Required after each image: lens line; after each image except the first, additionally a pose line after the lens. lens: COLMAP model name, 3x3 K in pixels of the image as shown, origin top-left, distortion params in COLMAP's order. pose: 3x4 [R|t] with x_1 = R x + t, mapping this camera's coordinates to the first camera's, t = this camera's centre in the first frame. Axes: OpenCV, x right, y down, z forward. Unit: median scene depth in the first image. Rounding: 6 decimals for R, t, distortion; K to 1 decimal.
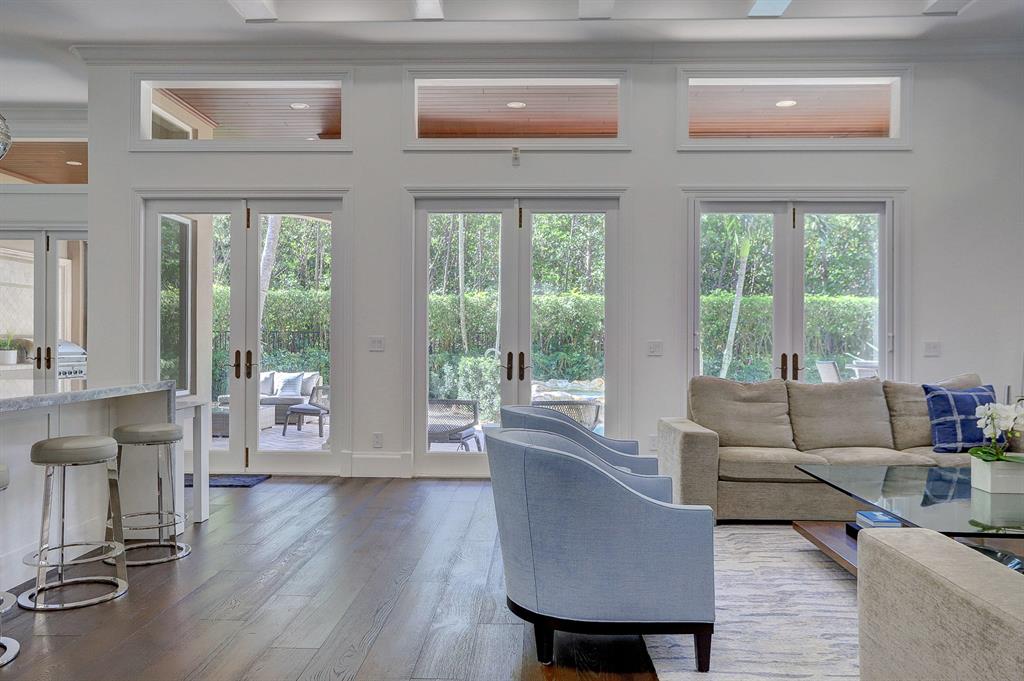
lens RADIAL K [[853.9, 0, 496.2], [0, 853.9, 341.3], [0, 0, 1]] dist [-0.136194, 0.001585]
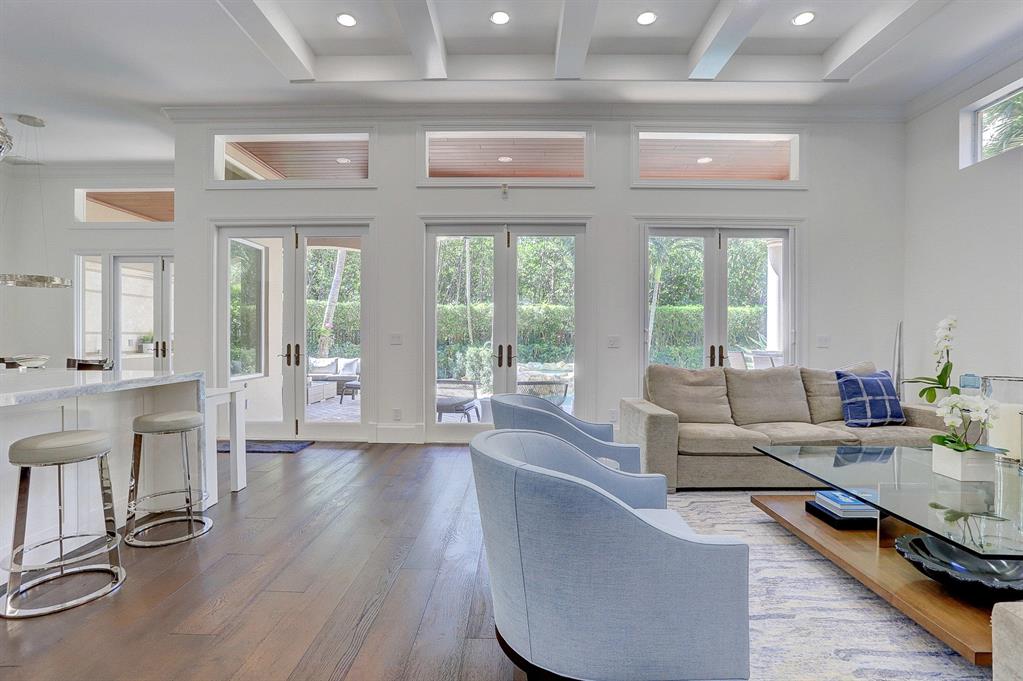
---------------
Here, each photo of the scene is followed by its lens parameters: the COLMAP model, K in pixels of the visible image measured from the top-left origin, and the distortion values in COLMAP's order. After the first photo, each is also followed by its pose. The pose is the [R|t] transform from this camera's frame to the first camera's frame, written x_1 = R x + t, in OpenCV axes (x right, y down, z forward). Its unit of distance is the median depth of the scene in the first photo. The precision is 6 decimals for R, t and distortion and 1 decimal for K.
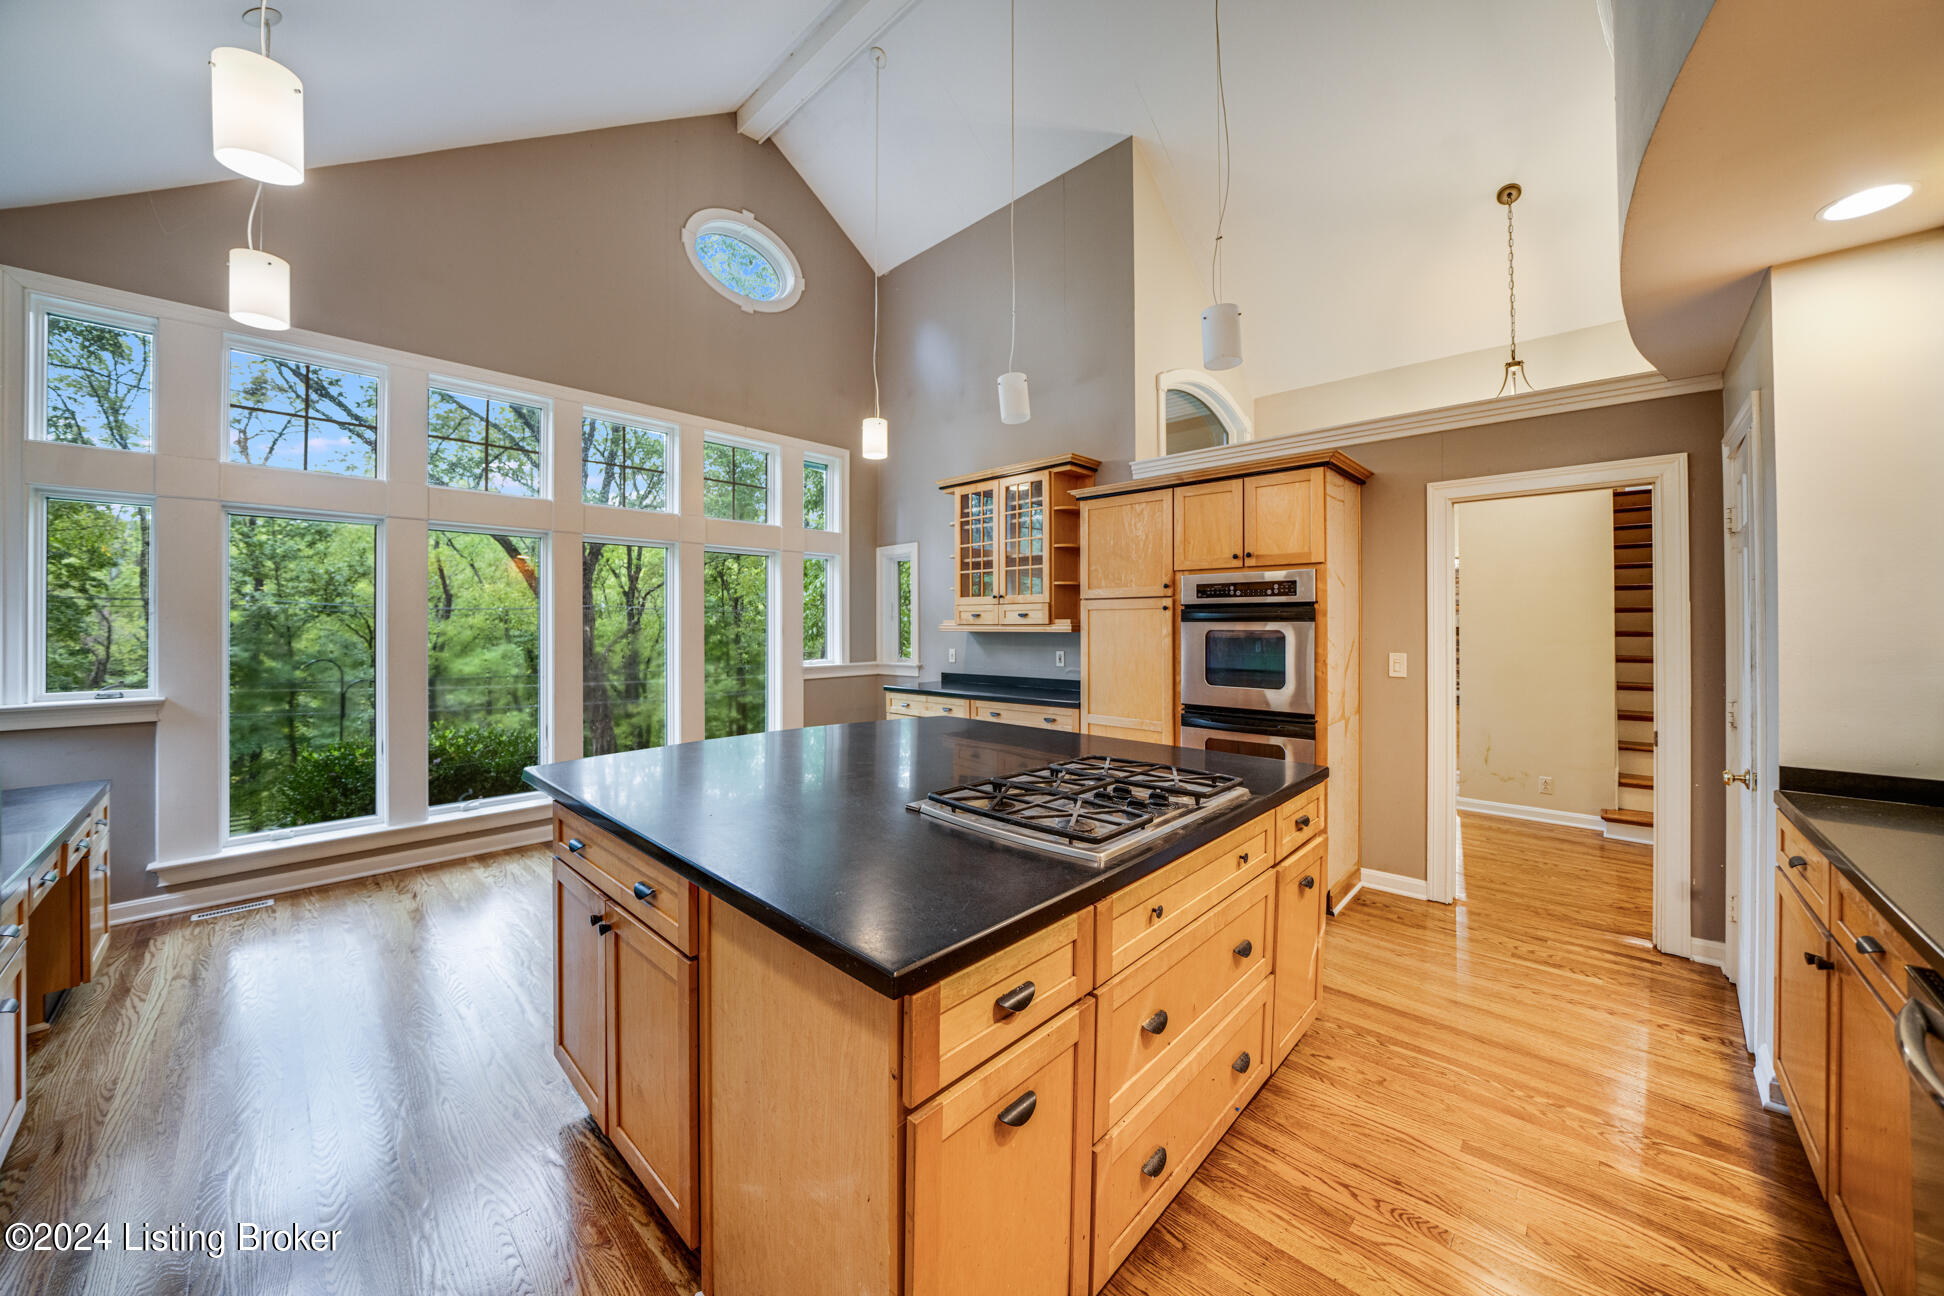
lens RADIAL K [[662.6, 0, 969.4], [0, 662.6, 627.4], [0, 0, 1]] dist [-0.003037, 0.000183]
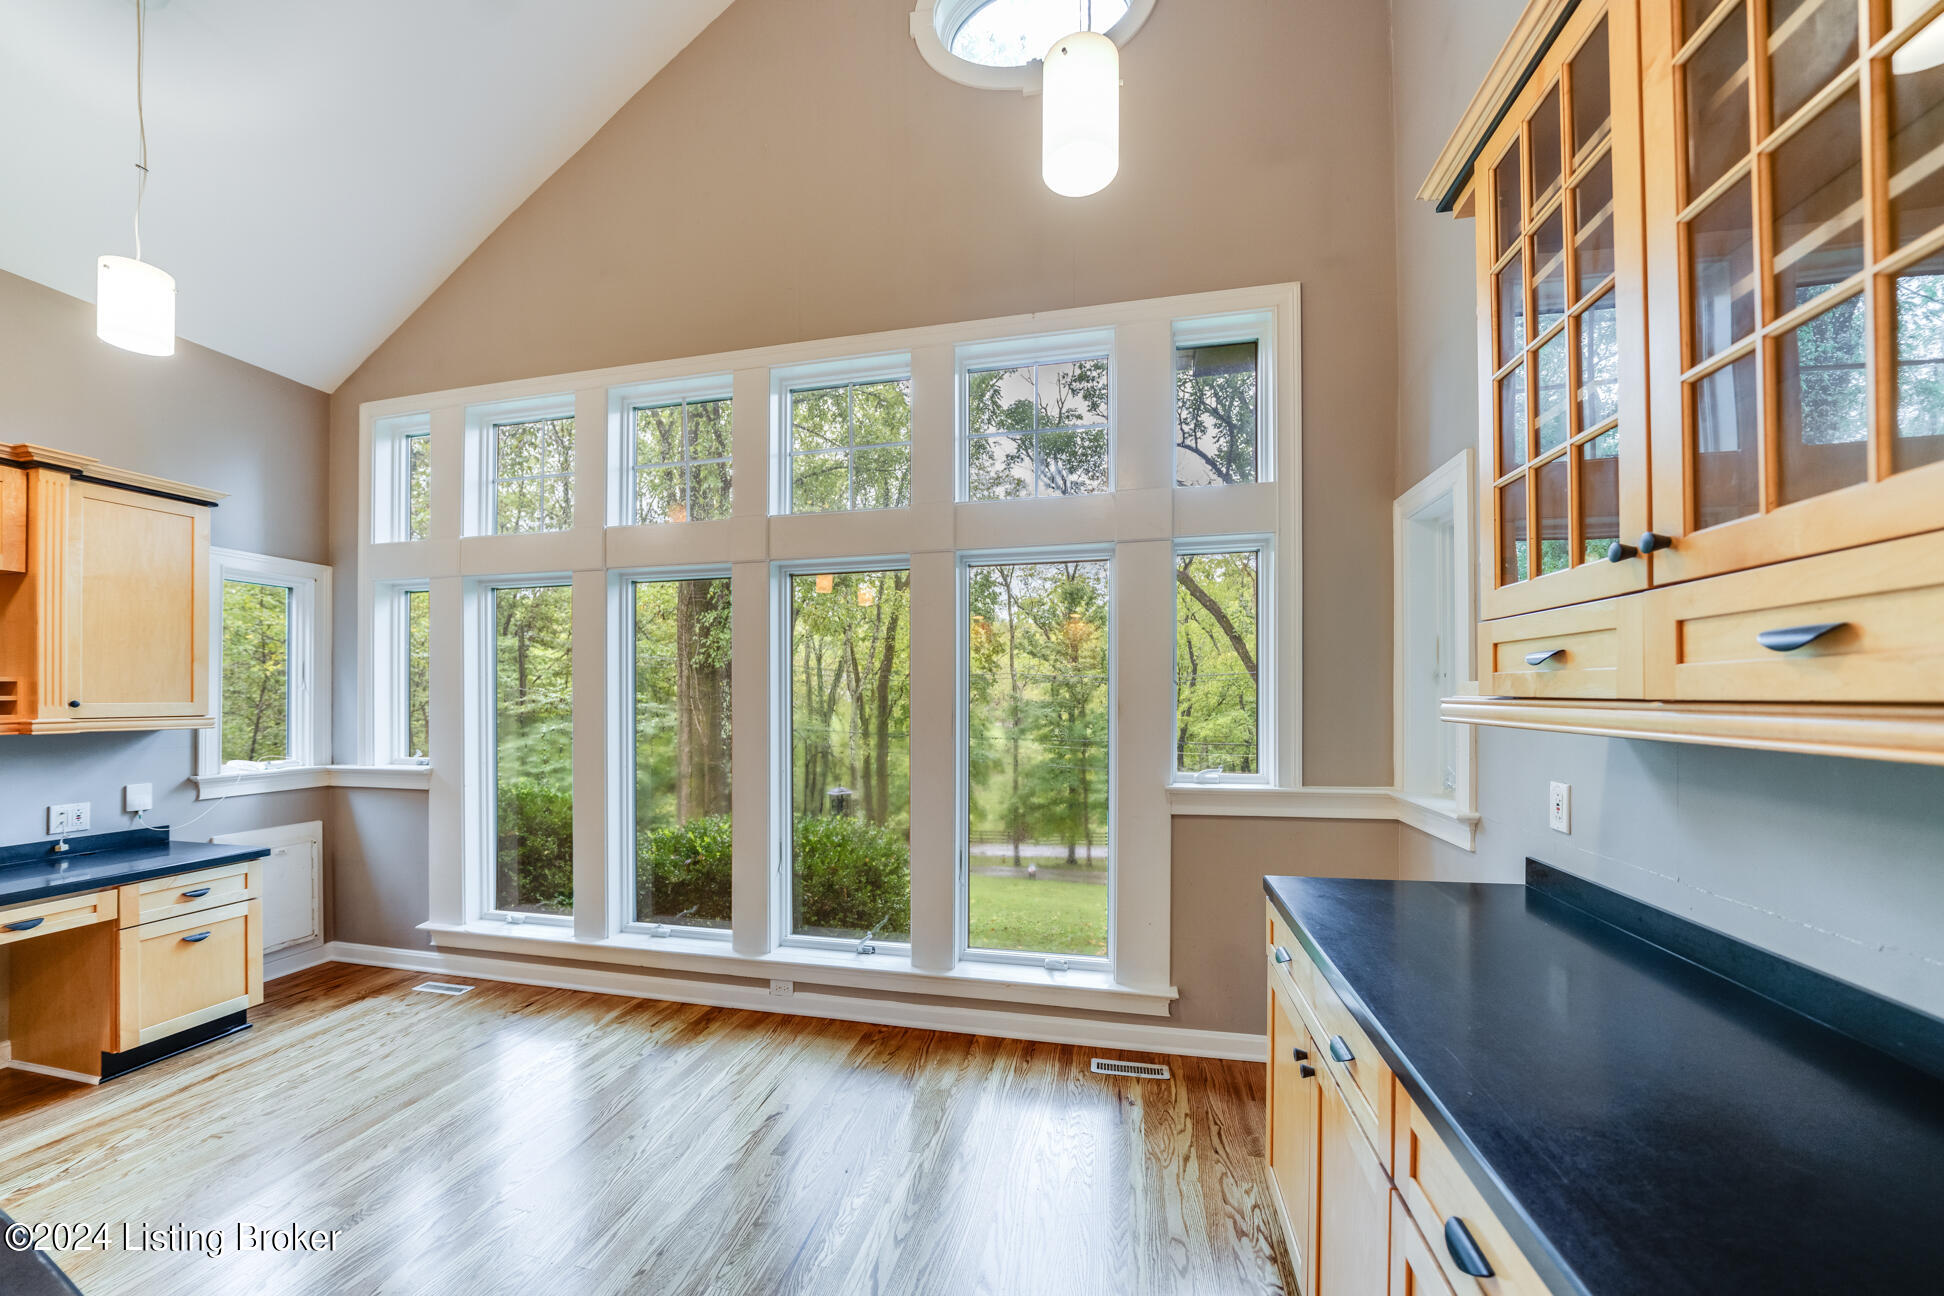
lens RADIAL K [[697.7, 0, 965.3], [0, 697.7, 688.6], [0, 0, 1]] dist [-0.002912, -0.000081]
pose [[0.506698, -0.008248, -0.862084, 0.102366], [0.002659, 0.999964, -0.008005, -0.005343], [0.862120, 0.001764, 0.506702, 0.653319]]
---------------
* [Aim of the task]: Repeat the lines starting with the one containing "Required after each" and going on through the one containing "dist [-0.136194, 0.001585]", leaving out the pictures.

* [Expected output]:
Required after each image: lens line; after each image except the first, additionally a pose line after the lens. lens: COLMAP model name, 3x3 K in pixels of the image as shown, origin top-left, distortion params in COLMAP's order. pose: 3x4 [R|t] with x_1 = R x + t, mapping this camera's coordinates to the first camera's, t = this camera's centre in the first frame. Axes: OpenCV, x right, y down, z forward. Unit: median scene depth in the first image. Rounding: 6 decimals for R, t, distortion; K to 1 decimal.
lens RADIAL K [[853.9, 0, 496.2], [0, 853.9, 341.3], [0, 0, 1]] dist [-0.136194, 0.001585]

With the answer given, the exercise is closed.